Наличествовало в этом самом Баркентине нечто от осы и нечто от исхудалой хищной птицы. Нечто от вывихнутого ветрами тернового дерева, а в ноздреватом лице его – нечто от гнома. Из глаз, жутковато слезящихся, сочилась сквозь пелену влаги злоба. Они, эти глаза, казались переполненными – похожими на старые, растрескавшиеся, пожелтевшие блюдца, в которые налили столько топазового чая, что тот вздувается посередке.
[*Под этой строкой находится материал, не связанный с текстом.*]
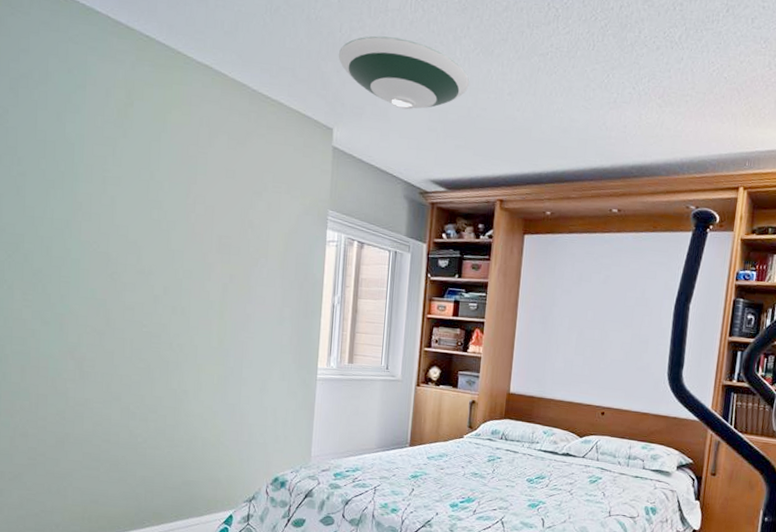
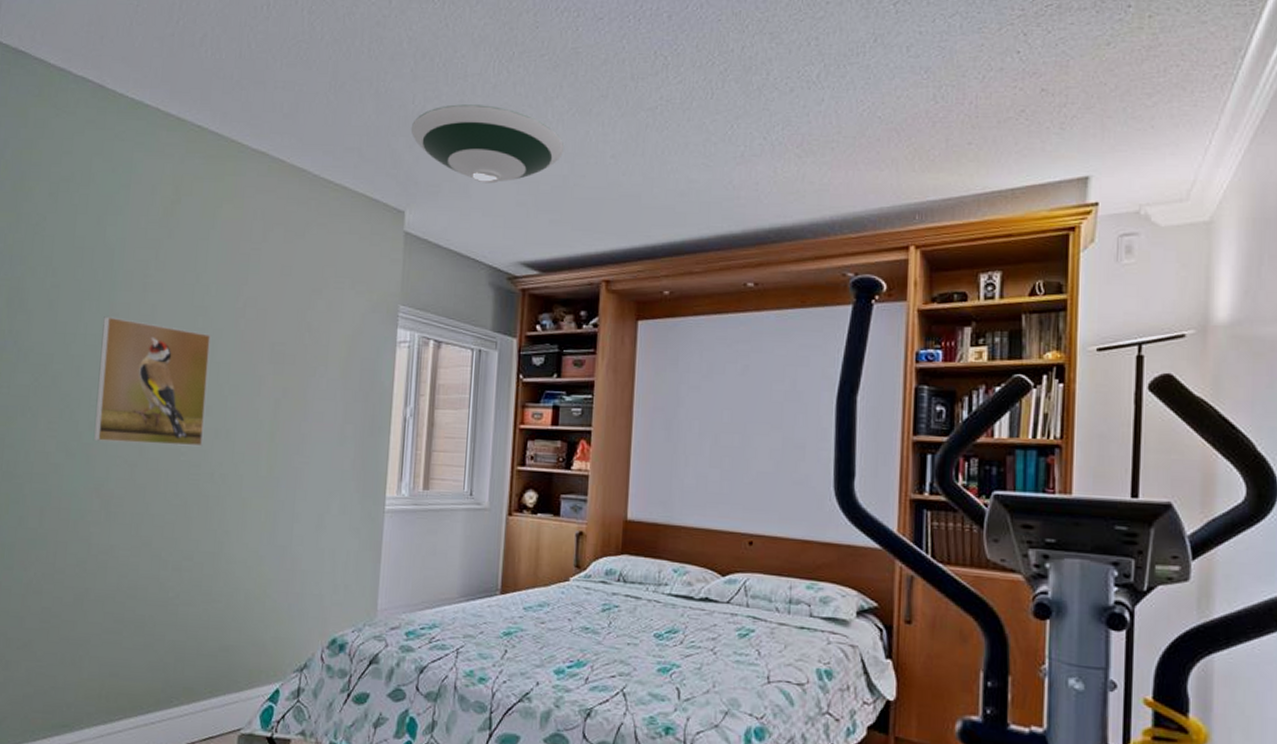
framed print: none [65,204,166,321] -> present [94,316,211,447]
При всей нескончаемости, взаимосплетенности и бесчисленности залов и коридоров замка, даже в отдаленнейших из них, в темных оплотах, где, бесконечно далекое от главных артерий, промозглое, распадающееся в прах безмолвие нарушалось лишь редким падением обломка сгнившей древесины да уханьем филина – даже в этих местах забредшего туда человека тревожил, нагоняя страх, вездесущий перестук – и даже будь он чуть слышен, слаб, как щелчок ногтя по ногтю, звук этот, при всей его слабости, внушал ужас. Казалось, от него невозможно укрыться. Ибо костыль, древний, измызганный и крепкий, как железо, и был самим человеком. Доброй крови, доброй красной крови в Баркентине было не больше, чем в его страшной подпорке. Костыль вырастал из старца, как недужная, лишенная нервов конечность – добавочная конечность. Удары его о камень или гулкие доски пола говорили о злобе больше, чем любые слова – и на любом языке.